= Infrastructure of Pakistan =

Overview of Infrastructure in Pakistan

The infrastructure in Pakistan has made some progress over the last five decades. However, compared to other similar countries, the rate of improvement in Pakistan has been among the slowest for the majority of public infrastructure sectors. Pakistan’s transportation infrastructure has suffered from government neglect. Infrastructure is a backbone of the economy and a well developed infrastructure is not only important to attract foreign investment, it also needed to maintain high growth rate but weak infrastructure has been one of the major factors restricting Pakistan’s economic growth and damaging its investment prospects.

Today, Pakistan is a low-middle-income country with about  242 million people. That not only places abysmally in the human development index, but also faces both rural and urban disparities in poverty, income, and development infrastructure.

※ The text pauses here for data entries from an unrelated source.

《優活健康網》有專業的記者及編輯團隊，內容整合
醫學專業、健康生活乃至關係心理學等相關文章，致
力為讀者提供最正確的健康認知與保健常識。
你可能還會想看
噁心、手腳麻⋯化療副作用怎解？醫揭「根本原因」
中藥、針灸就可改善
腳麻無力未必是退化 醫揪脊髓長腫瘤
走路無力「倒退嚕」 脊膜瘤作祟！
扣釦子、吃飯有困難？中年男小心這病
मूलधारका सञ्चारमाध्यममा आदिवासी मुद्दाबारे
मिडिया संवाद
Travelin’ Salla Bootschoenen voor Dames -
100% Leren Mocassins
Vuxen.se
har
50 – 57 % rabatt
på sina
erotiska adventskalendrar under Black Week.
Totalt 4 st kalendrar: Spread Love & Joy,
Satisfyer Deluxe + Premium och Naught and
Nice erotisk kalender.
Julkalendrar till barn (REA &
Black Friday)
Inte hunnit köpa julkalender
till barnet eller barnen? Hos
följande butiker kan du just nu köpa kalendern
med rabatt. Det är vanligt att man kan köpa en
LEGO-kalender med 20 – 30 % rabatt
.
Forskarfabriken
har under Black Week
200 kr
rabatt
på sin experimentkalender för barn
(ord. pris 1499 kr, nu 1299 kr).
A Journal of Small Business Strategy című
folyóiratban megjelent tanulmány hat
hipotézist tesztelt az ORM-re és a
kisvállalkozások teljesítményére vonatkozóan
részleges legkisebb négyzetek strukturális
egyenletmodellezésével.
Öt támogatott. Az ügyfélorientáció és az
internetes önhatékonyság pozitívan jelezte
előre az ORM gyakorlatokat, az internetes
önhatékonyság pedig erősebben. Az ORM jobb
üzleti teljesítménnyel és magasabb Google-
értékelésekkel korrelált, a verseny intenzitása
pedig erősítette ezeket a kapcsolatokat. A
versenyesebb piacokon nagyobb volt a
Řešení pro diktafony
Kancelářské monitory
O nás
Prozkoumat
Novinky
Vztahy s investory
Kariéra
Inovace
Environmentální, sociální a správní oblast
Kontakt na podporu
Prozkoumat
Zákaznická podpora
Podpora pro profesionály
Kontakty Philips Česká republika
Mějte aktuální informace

Over the past four years, the Pakistani government has successfully staved off a balance-of-payments crisis, achieving some measure of macroeconomic stability. The comparatively poor infrastructural situation of Pakistan by international standards has negatively affected the lives of its citizens. The electricity shortages, lack of proper water and sanitation provisions, and above all else, the increase in population to an alarming level is lowering the standard of living. According to the World Economic Forum Survey (2006-07), of 125 countries, Pakistan ranked 67th in the basic infrastructure category. Historically, a continual imbalance between demand and supply of infrastructure facilities is seen. In The Global Competitiveness Report (GCR) 2012-2013 released by the World Economic Forum, Pakistan is graded among the bottom 20 of the 144 economies around the world.